Records from a dataset:
>>
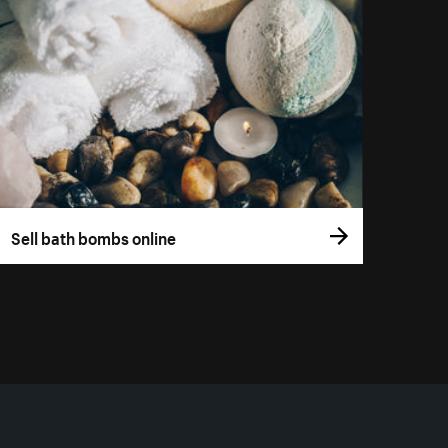
Sell bath bombs online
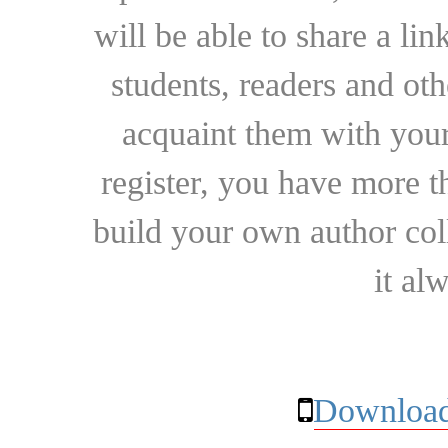
will be able to share a lin
students, readers and othe
acquaint them with your
register, you have more t
build your own author collec
it al
Download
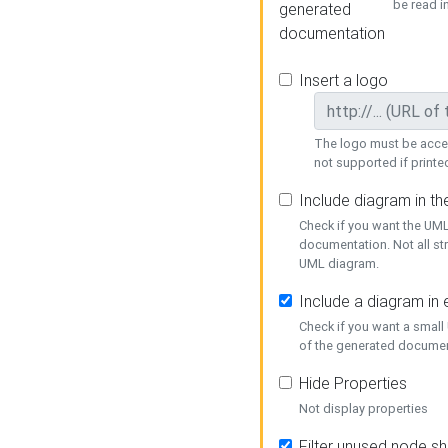
be read i
generated
documentation
Insert a logo
The logo must be acces
not supported if printed
Include diagram in t
Check if you want the UML
documentation. Not all st
UML diagram.
Include a diagram in
Check if you want a small
of the generated documen
Hide Properties
Not display properties
Filter unused node s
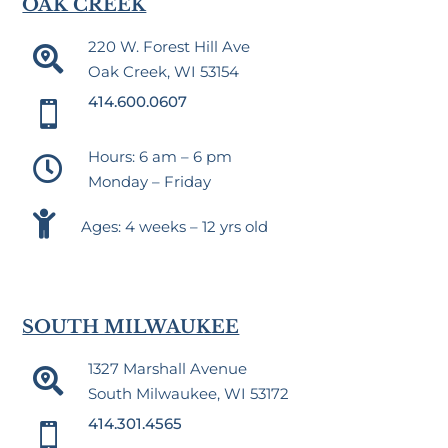
OAK CREEK
220 W. Forest Hill Ave

Oak Creek, WI 53154
414.600.0607

Hours: 6 am – 6 pm

Monday – Friday

Ages: 4 weeks – 12 yrs old
SOUTH MILWAUKEE
1327 Marshall Avenue

South Milwaukee, WI 53172
414.301.4565

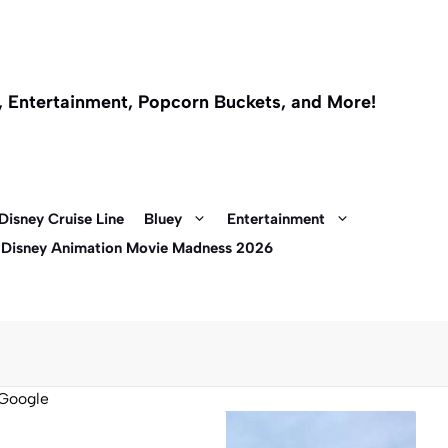
l, Entertainment, Popcorn Buckets, and More!
Disney Cruise Line
Bluey
Entertainment
 Disney Animation Movie Madness 2026
Google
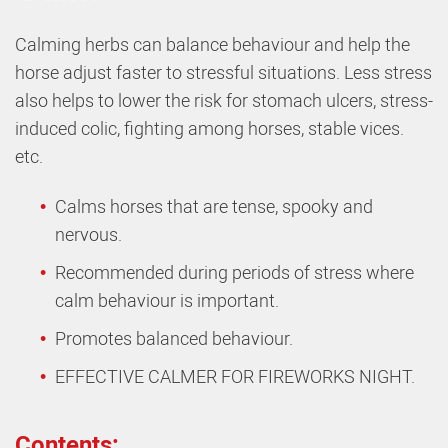
Calming herbs can balance behaviour and help the
horse adjust faster to stressful situations. Less stress
also helps to lower the risk for stomach ulcers, stress-
induced colic, fighting among horses, stable vices.
etc.
Calms horses that are tense, spooky and
nervous.
Recommended during periods of stress where
calm behaviour is important.
Promotes balanced behaviour.
EFFECTIVE CALMER FOR FIREWORKS NIGHT.
Contents:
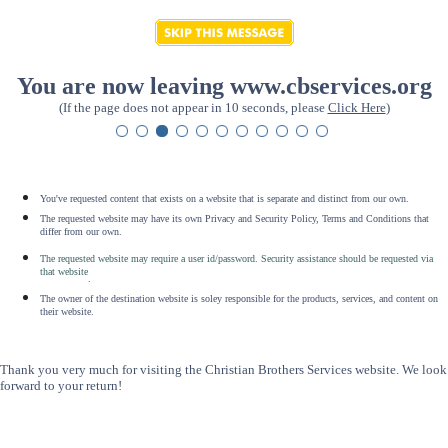
You are now leaving www.cbservices.org
(If the page does not appear in 10 seconds, please
Click Here
)
You've requested content that exists on a website that is separate and distinct from our own.
The requested website may have its own Privacy and Security Policy, Terms and Conditions that
differ from our own.
The requested website may require a user id/password. Security assistance should be requested via
that website
.
The owner of the destination website is soley responsible for the products, services, and content on
their website.
Thank you very much for visiting the Christian Brothers Services website. We look
forward to your return!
<<
[Your instructions] Repeat the records above exactly, without any pictures.

[Answer area]
Sell bath bombs online
will be able to share a lin
students, readers and othe
acquaint them with your
register, you have more t
build your own author collec
it al
Download
be read i
generated
documentation
Insert a logo
The logo must be acces
not supported if printed
Include diagram in t
Check if you want the UML
documentation. Not all st
UML diagram.
Include a diagram in
Check if you want a small
of the generated documen
Hide Properties
Not display properties
Filter unused node s
OAK CREEK
220 W. Forest Hill Ave

Oak Creek, WI 53154
414.600.0607

Hours: 6 am – 6 pm

Monday – Friday

Ages: 4 weeks – 12 yrs old
SOUTH MILWAUKEE
1327 Marshall Avenue

South Milwaukee, WI 53172
414.301.4565

l, Entertainment, Popcorn Buckets, and More!
Disney Cruise Line
Bluey
Entertainment
 Disney Animation Movie Madness 2026
Google
Calming herbs can balance behaviour and help the
horse adjust faster to stressful situations. Less stress
also helps to lower the risk for stomach ulcers, stress-
induced colic, fighting among horses, stable vices.
etc.
Calms horses that are tense, spooky and
nervous.
Recommended during periods of stress where
calm behaviour is important.
Promotes balanced behaviour.
EFFECTIVE CALMER FOR FIREWORKS NIGHT.
Contents:
You are now leaving www.cbservices.org
(If the page does not appear in 10 seconds, please
Click Here
)
You've requested content that exists on a website that is separate and distinct from our own.
The requested website may have its own Privacy and Security Policy, Terms and Conditions that
differ from our own.
The requested website may require a user id/password. Security assistance should be requested via
that website
.
The owner of the destination website is soley responsible for the products, services, and content on
their website.
Thank you very much for visiting the Christian Brothers Services website. We look
forward to your return!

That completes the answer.